Donovan Mitchell Is Learning How To Flip The Star Switch For Jazz
SALT LAKE CITY, Utah – The Utah Jazz have a 2-1 record one week into the NBA season. With road wins over the Portland Trail Blazers and Oklahoma City Thunder, and a home loss to the Minnesota Timberwolves, the team’s play has been good, but not great. The same can be said of star guard Donovan Mitchell, who has had a slow start to his season, despite a few crucial stretches in each of the Jazz three games.
Mitchell has struggled to shoot the ball early in the year, connecting on just 32 percent of his field-goal attempts and 27 percent of his three-point attempts.
It’s not as though Mitchell has had one bad performance in the three outings that have submarined his averages, he’s been consistently inefficient in the team’s three games so far.
In the latest episode of the Jazz Notes Podcast, Ben Anderson and Matt Baiamonte discussed Mitchell’s play through the first three games of the season.
Mitchell scored 20 points and dished out five assists while shooting 37 percent against the Trail Blazers. He scored 21 points and handed out another five assists while shooting 26 percent against the Timberwolves. Mitchell again scored 20 points and handed out five more assists while shooting 35 percent against the Thunder.
But while his season averages may be a touch concerning for Jazz fans, the fourth-year guard has had important stretches in each of the team’s outings that have allowed them to stay undefeated on the road.
Mitchell Flipping The Superstar Switch For Jazz
After a 1-5 first quarter in Portland, Mitchell’s second quarter allowed the Jazz to build a 21 point lead going into the half, effectively ending the game after one brilliant stretch of play. Mitchell scored 12 of the Jazz 33 second-quarter points, connected on 4-6 shooting, grabbed two rebounds, and handed out one assist to sink the Trail Blazers.
Though the Jazz lost to Minnesota, the team erased a 17 point second-half deficit with a chance to tie the game thanks to Mitchell’s dominant third quarter. While the guard’s 2-9 shooting hurt his efficiency, his willingness to attack the Timberwolves defense off the dribble created opportunities for his teammates to finish at the rim.

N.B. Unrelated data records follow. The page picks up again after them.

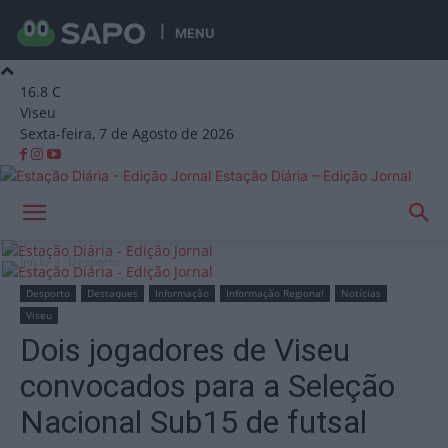
MENU
16.8
C
Viseu
Sexta-feira, 7 de Agosto de 2026
Estação Diária – Edição Jornal
Início
Desporto
Desporto
Destaques
Informação
Informação Regional
Notícias
Viseu
Dois jogadores de Viseu
convocados para a Seleção
Nacional Sub15 de futsal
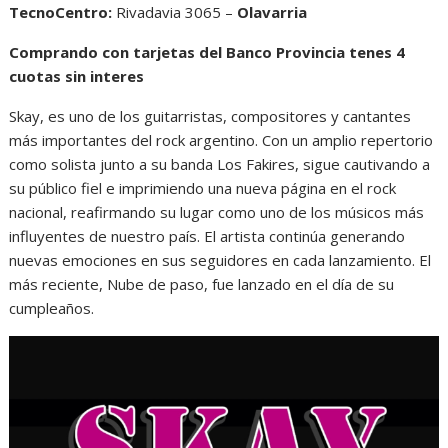
TecnoCentro:
Rivadavia 3065 –
Olavarria
Comprando con tarjetas del Banco Provincia tenes 4
cuotas sin interes
Skay, es uno de los guitarristas, compositores y cantantes
más importantes del rock argentino. Con un amplio repertorio
como solista junto a su banda Los Fakires, sigue cautivando a
su público fiel e imprimiendo una nueva página en el rock
nacional, reafirmando su lugar como uno de los músicos más
influyentes de nuestro país. El artista continúa generando
nuevas emociones en sus seguidores en cada lanzamiento. El
más reciente, Nube de paso, fue lanzado en el día de su
cumpleaños.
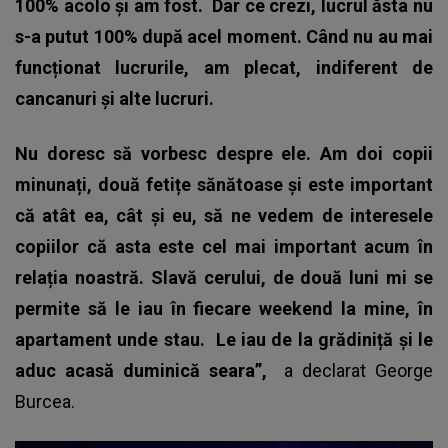
100% acolo și am fost.
Dar ce crezi, lucrul ăsta nu
s-a putut 100% după acel moment. Când nu au mai
funcționat lucrurile, am plecat, indiferent de
cancanuri și alte lucruri.
Nu doresc să vorbesc despre ele. Am doi copii
minunați, două fetițe sănătoase și este important
că atât ea, cât și eu, să ne vedem de interesele
copiilor că asta este cel mai important acum în
relația noastră. Slavă cerului, de două luni mi se
permite să le iau în fiecare weekend la mine, în
apartament unde stau.
Le iau de la grădiniță și le
aduc acasă duminică seara”,
a declarat
George
Burcea
.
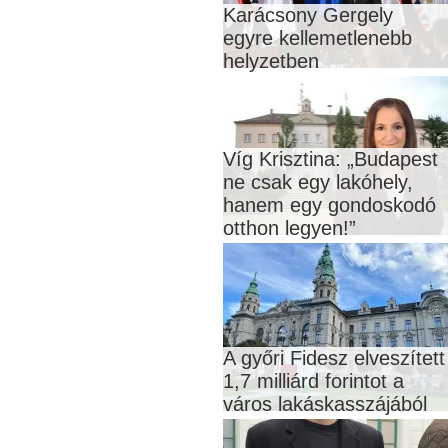
Karácsony Gergely
egyre kellemetlenebb
helyzetben
Víg Krisztina: „Budapest
ne csak egy lakóhely,
hanem egy gondoskodó
otthon legyen!”
A győri Fidesz elveszített
1,7 milliárd forintot a
város lakáskasszájából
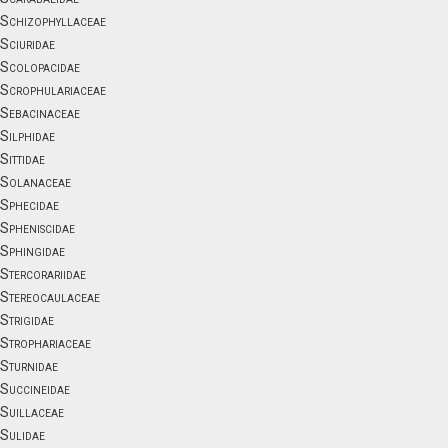
Schizophyllaceae
Sciuridae
Scolopacidae
Scrophulariaceae
Sebacinaceae
Silphidae
Sittidae
Solanaceae
Sphecidae
Spheniscidae
Sphingidae
Stercorariidae
Stereocaulaceae
Strigidae
Strophariaceae
Sturnidae
Succineidae
Suillaceae
Sulidae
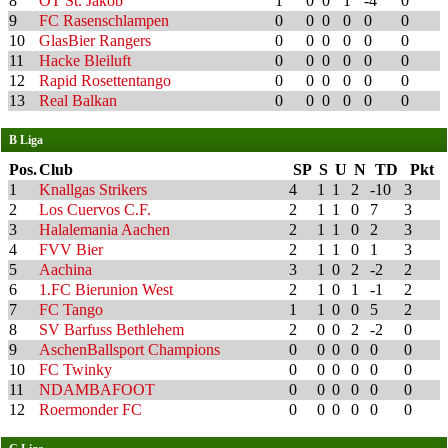
8
OT St. Jakob
1
0
0
1
-4
0
9
FC Rasenschlampen
0
0
0
0
0
0
10
GlasBier Rangers
0
0
0
0
0
0
11
Hacke Bleiluft
0
0
0
0
0
0
12
Rapid Rosettentango
0
0
0
0
0
0
13
Real Balkan
0
0
0
0
0
0
B Liga
Pos.
Club
SP
S
U
N
TD
Pkt
1
Knallgas Strikers
4
1
1
2
-10
3
2
Los Cuervos C.F.
2
1
1
0
7
3
3
Halalemania Aachen
2
1
1
0
2
3
4
FVV Bier
2
1
1
0
1
3
5
Aachina
3
1
0
2
-2
2
6
1.FC Bierunion West
2
1
0
1
-1
2
7
FC Tango
1
1
0
0
5
2
8
SV Barfuss Bethlehem
2
0
0
2
-2
0
9
AschenBallsport Champions
0
0
0
0
0
0
10
FC Twinky
0
0
0
0
0
0
11
NDAMBAFOOT
0
0
0
0
0
0
12
Roermonder FC
0
0
0
0
0
0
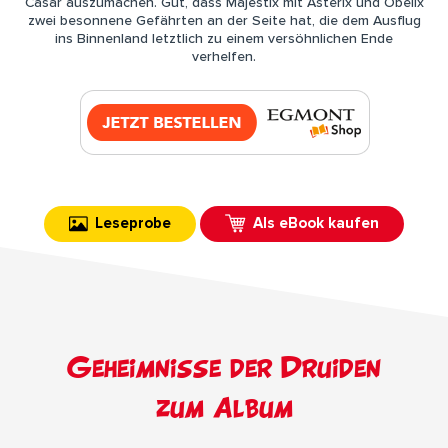
Cäsar auszumachen. Gut, dass Majestix mit Asterix und Obelix
zwei besonnene Gefährten an der Seite hat, die dem Ausflug
ins Binnenland letztlich zu einem versöhnlichen Ende
verhelfen.
Leseprobe
Als eBook kaufen
Geheimnisse der Druiden
zum Album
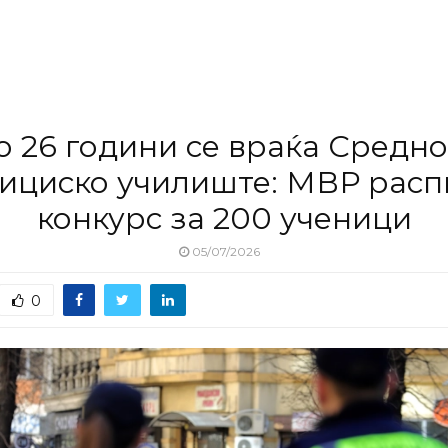
о 26 години се враќа Средно
ициско училиште: МВР рас
конкурс за 200 ученици
05/07/2026
0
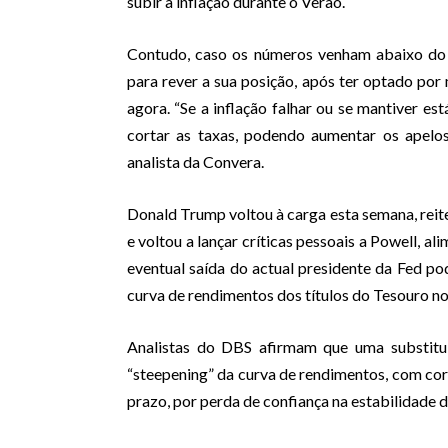
subir a inflação durante o Verão.
Contudo, caso os números venham abaixo do e
para rever a sua posição, após ter optado por 
agora. “Se a inflação falhar ou se mantiver es
cortar as taxas, podendo aumentar os apelos
analista da Convera.
Donald Trump voltou à carga esta semana, reite
e voltou a lançar críticas pessoais a Powell, a
eventual saída do actual presidente da Fed po
curva de rendimentos dos títulos do Tesouro n
Analistas do DBS afirmam que uma substit
“steepening” da curva de rendimentos, com cor
prazo, por perda de confiança na estabilidade d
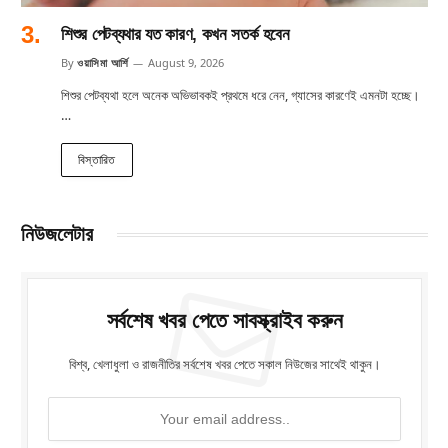
শিশুর পেটব্যথার যত কারণ, কখন সতর্ক হবেন
By
ওয়াসিমা আর্শি
August 9, 2026
শিশুর পেটব্যথা হলে অনেক অভিভাবকই প্রথমে ধরে নেন, গ্যাসের কারণেই এমনটা হচ্ছে।
…
বিস্তারিত
নিউজলেটার
সর্বশেষ খবর পেতে সাবস্ক্রাইব করুন
বিশ্ব, খেলাধুলা ও রাজনীতির সর্বশেষ খবর পেতে সকাল নিউজের সাথেই থাকুন।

🤝 cleanup 🤝 pic.twitter.com/meoGOP02N3
— utahjazz (@utahjazz) December 27, 2020
Mitchell scored seven points in the quarter and grabbed just two rebounds, the team scored seven second-chance points off of the guard’s misses including two put-back dunks from Gobert after Mitchell drew a help defender. As a result, the Jazz outscored the Timberwolves by 10 points during Mitchell’s aggressive nine minutes stretch.
Against the Thunder, Mitchell experienced one of the worst starts to any game in his young career. The All-Star had scored just eight points on 3-15 shooting through the game’s first three and a half quarters.
However, over the final six minutes of the game, Mitchell scored 12 points on 5-8 shooting, most of which came against Luguentz Dort, one of the league’s premier defensive players, including the game-winner.
Inefficient shooting nights are nothing new for Mitchell. Before this season, the guard had 71 games in his 225 game career where he shot 37.5 percent from the field or worse. In those games, the Jazz were just 31-40, for a winning percentage of .430.
Though three games is an extremely small sample size, Mitchell’s ability to have game-winning stretches despite his inefficient shooting nights might hint at an evolution in the guard’s play that will allow the team to win games they would have previously lost.
— KSL Sports (@kslsports) December 29, 2020
Mitchell’s ideal development will limit the number of sub-40 percent shooting nights as his career progresses. It’s difficult for any team to win games when their leading scorer routinely has games where he has more field goal attempts than points.
Until Mitchell reaches the point where he has eliminated those games from his repertoire, his ability to flip the superstar switch for stretches each game will be crucial.